Out of Africa (Alternative Tentacles)
Published on March 19, 2008
Triclops! followers expecting the local prog-punk behemoth to match the brutality quotient of its live assault won't be disappointed by the quartet's debut full-length. What may surprise some listeners are the warped lyrical genius and dynamic subtleties the band's onstage performance tends to overwhelm.

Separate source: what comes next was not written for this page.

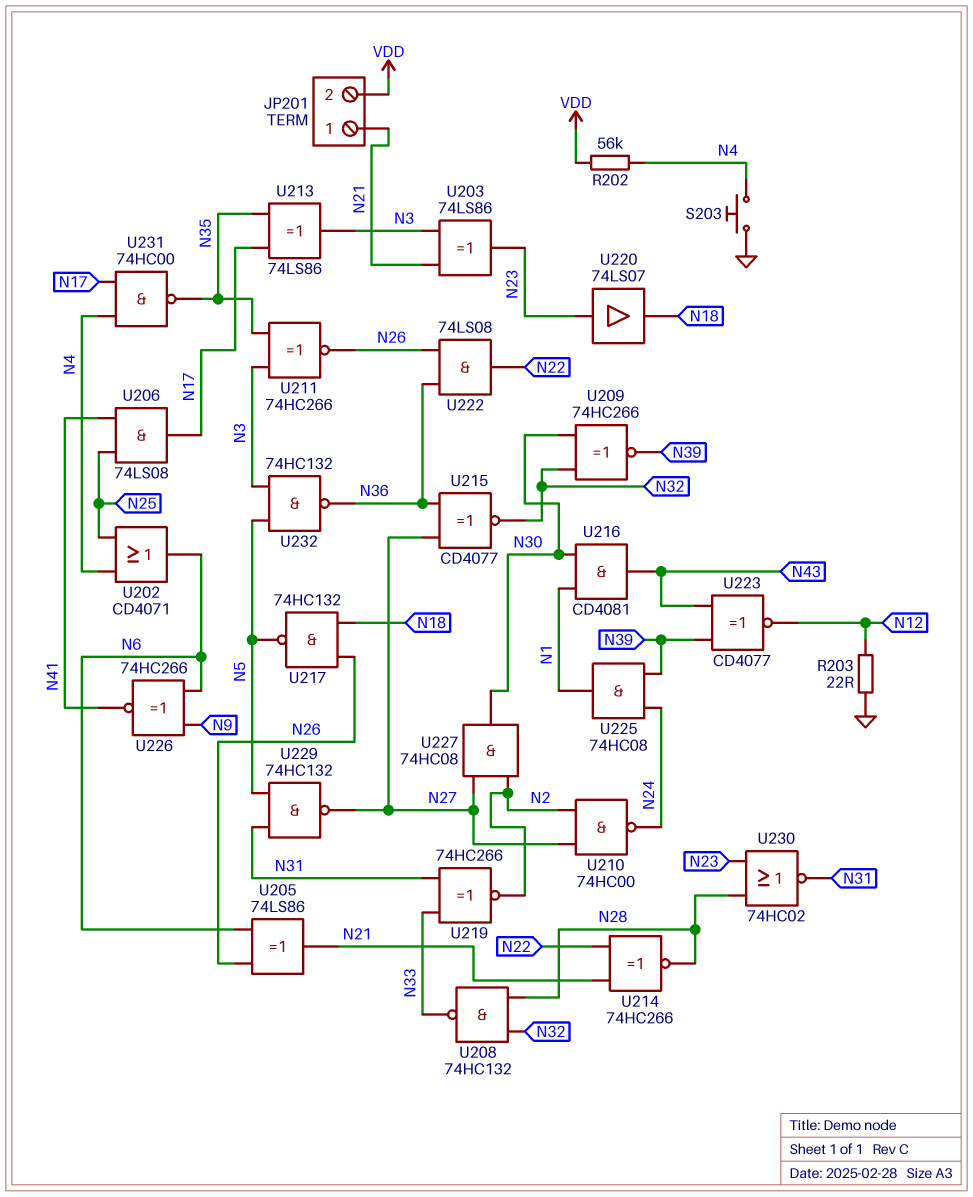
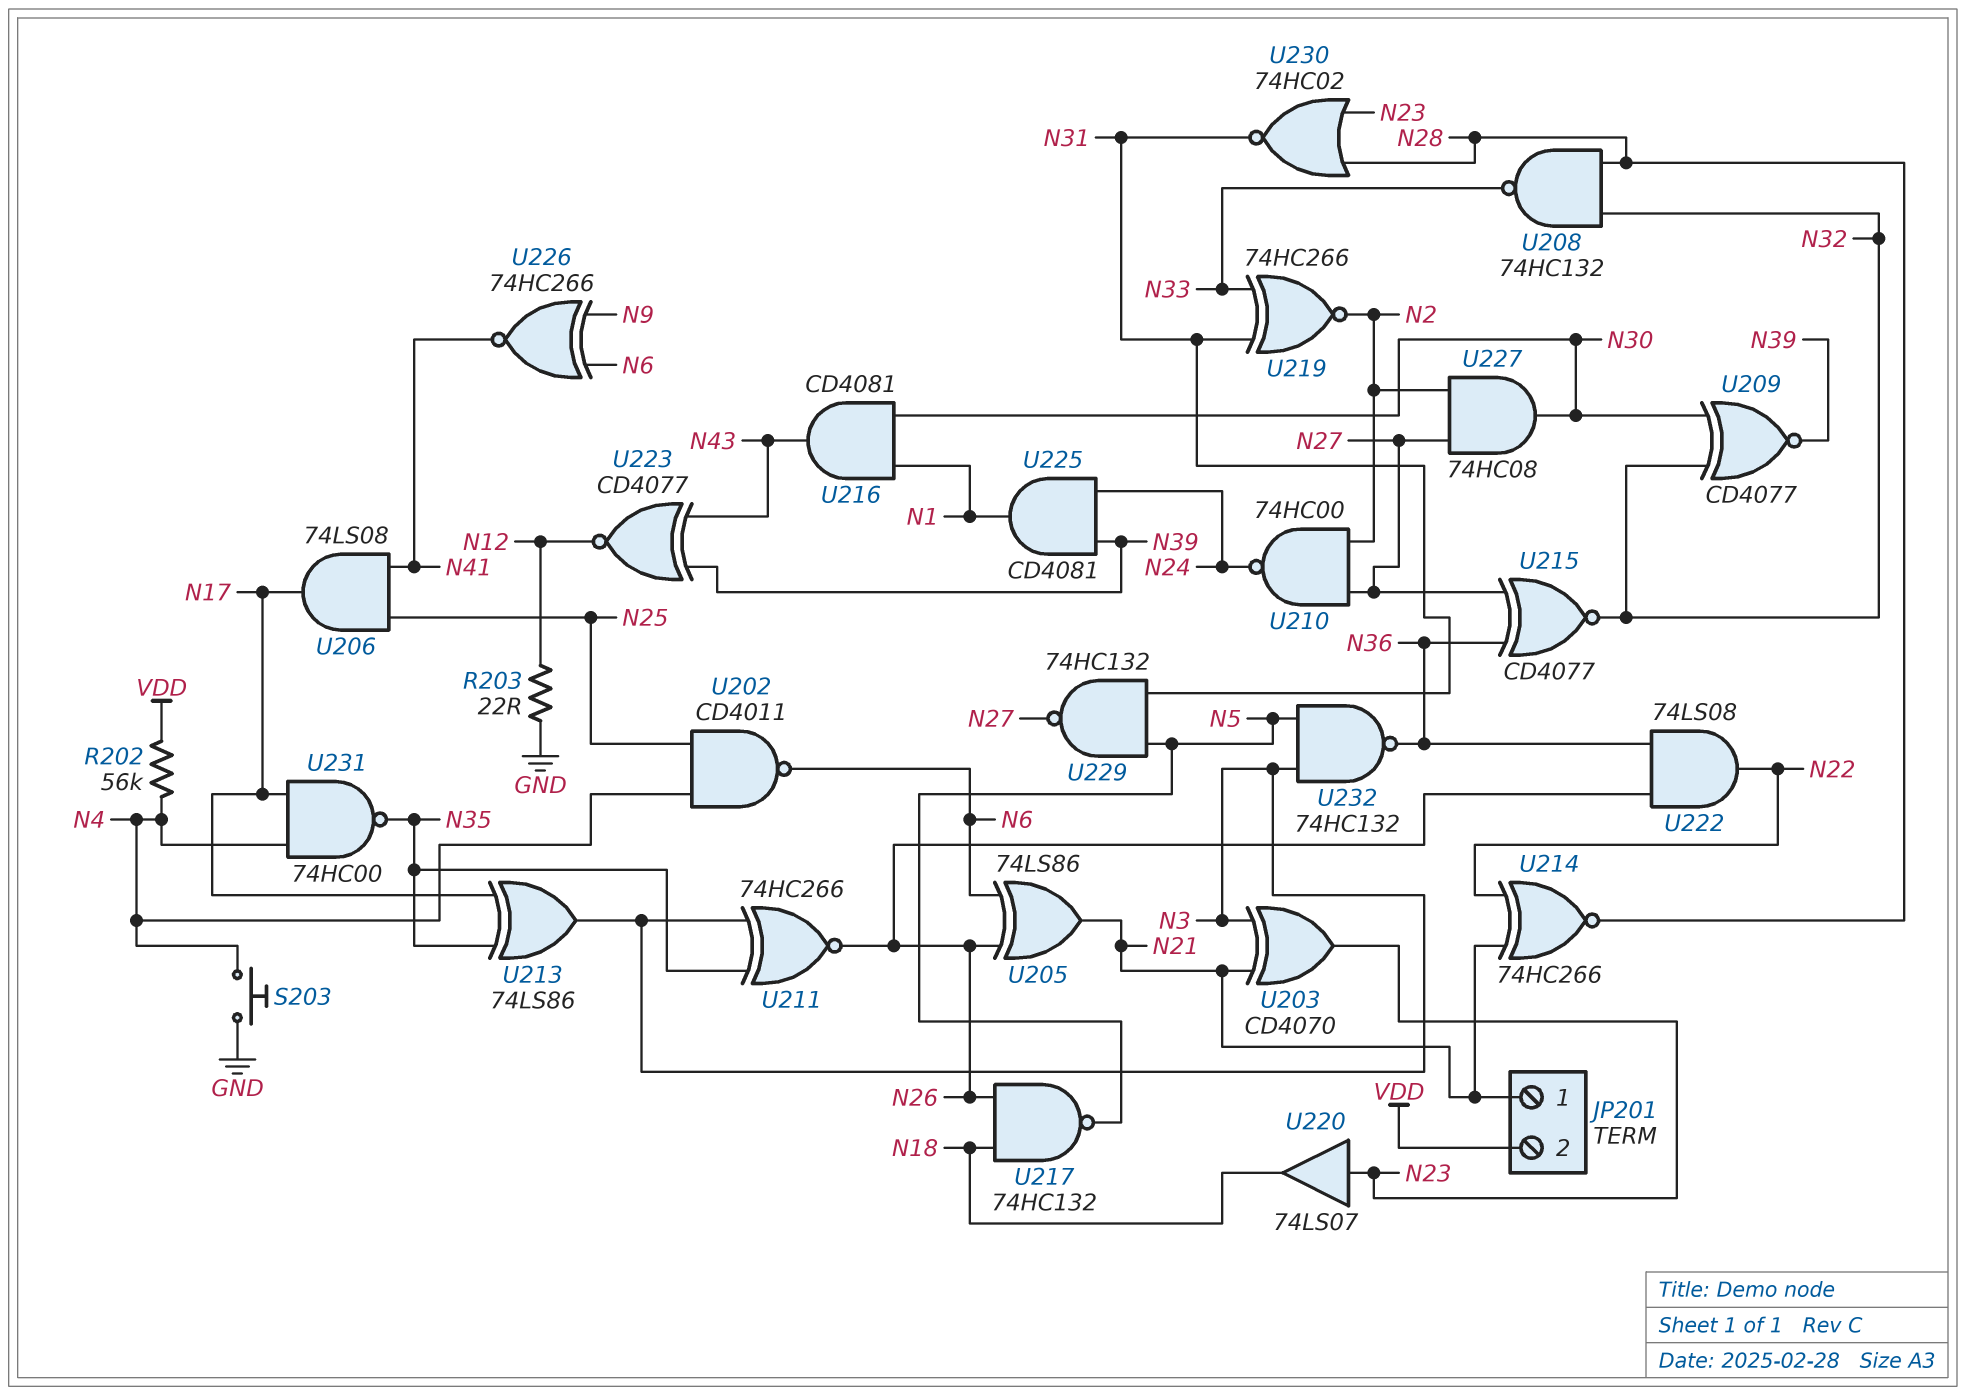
U202: OR CD4071 (in N4, in N25, out N6) -> NAND CD4011 (in N4, in N25, out N6)
U203: XOR 74LS86 (in N3, in N21, out N23) -> XOR CD4070 (in N3, in N21, out N23)
U209: XNOR 74HC266 (in N30, in N32, out N39) -> XNOR CD4077 (in N30, in N32, out N39)
U225: AND 74HC08 (in N24, in N39, out N1) -> AND CD4081 (in N24, in N39, out N1)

Delivering a mix of hallucinatory imagery and firebrand politics, singer John Mink — aka Johnny No, to use his latest nom de punk — moves easily from poetic vitriol against American foreign policy and gross consumerism ("Iraqi Curator" and "Freedom Tickler") to surrealist odes to flesh-burrowing parasites ("Lovesong for the Botfly") and earlier stages of human evolution ("Duende War"). The band matches Mink's existential rants and heavily processed vocals with an equally varied palette. The torrent of venomous, razor-wire riffs pouring through guitarist Christian Eric Beaulieu finds balance in moments of quietude and atmospheric menace on "March of the Half-Babies" and "Cassava." Droning lows and cymbal wash create Eraserhead-style white noise on "Secret 93," which sets the scene for the next fierce onslaught by bassist Larry Boothroyd and drummer Phil Becker. Less ponderous and pretentious than the Mars Volta but sporting more indelible melodies and waaaay bigger testicles, Triclops! unleashes a cataclysmic thrill-ride in adventurous music.